A recent headline in The Japan Times read "Japan Inc. Unsure If Yen's Recent Downtrend Will Last," which characterizes the nervousness about the country's chosen path to prosperity. While there is no disputing the benefits derived by a trading nation such as Japan, when it weakens its currency, there is also little argument that this trend runs counter to what is generally indicative of a strong economy.
It triggers the age-old debate over how much of a good thing is too much, and as the aforementioned article discusses, some manufacturers are already showing signs that they are reluctant to count on it happening. Investors, however are a different breed, and simply see a country with a new government and a central bank willing to go down that path and they pounce.
"If it [Nikkei 225] goes below its 200-day moving average, use that as an exit strategy" Lydon says in the attached video, where he names the Wisdom Tree Japan Hedged Equity (DXJ) ETF as his favorite way top play the country.

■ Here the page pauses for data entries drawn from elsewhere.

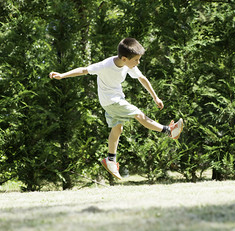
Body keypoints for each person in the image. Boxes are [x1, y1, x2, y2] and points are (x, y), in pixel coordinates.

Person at [49, 37, 183, 180]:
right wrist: (63, 75)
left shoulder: (128, 65)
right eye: (136, 60)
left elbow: (142, 78)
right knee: (139, 114)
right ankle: (169, 131)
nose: (138, 63)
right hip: (112, 101)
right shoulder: (105, 65)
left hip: (113, 100)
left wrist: (155, 97)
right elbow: (84, 70)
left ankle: (110, 160)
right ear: (124, 58)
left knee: (117, 128)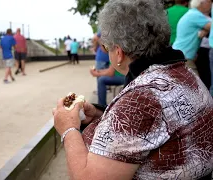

"The idea is, with the Nikkei up 20%, the DXJ is also hedged against the yen falling, which is down 14% during that same time, so you're short the yen as well," he explains, adding that he is also encouraged by the fact that Japan is also willing to raise taxes, something he takes as a sign of confidence.
"They're making big, big bets that they're going to have a global economic turnaround," he says.
While some have argued that the Nikkei rally might be getting old at this point, Lydon is quick to remind us that even with the rebound, the Japanese market is still 70% below its all-time high.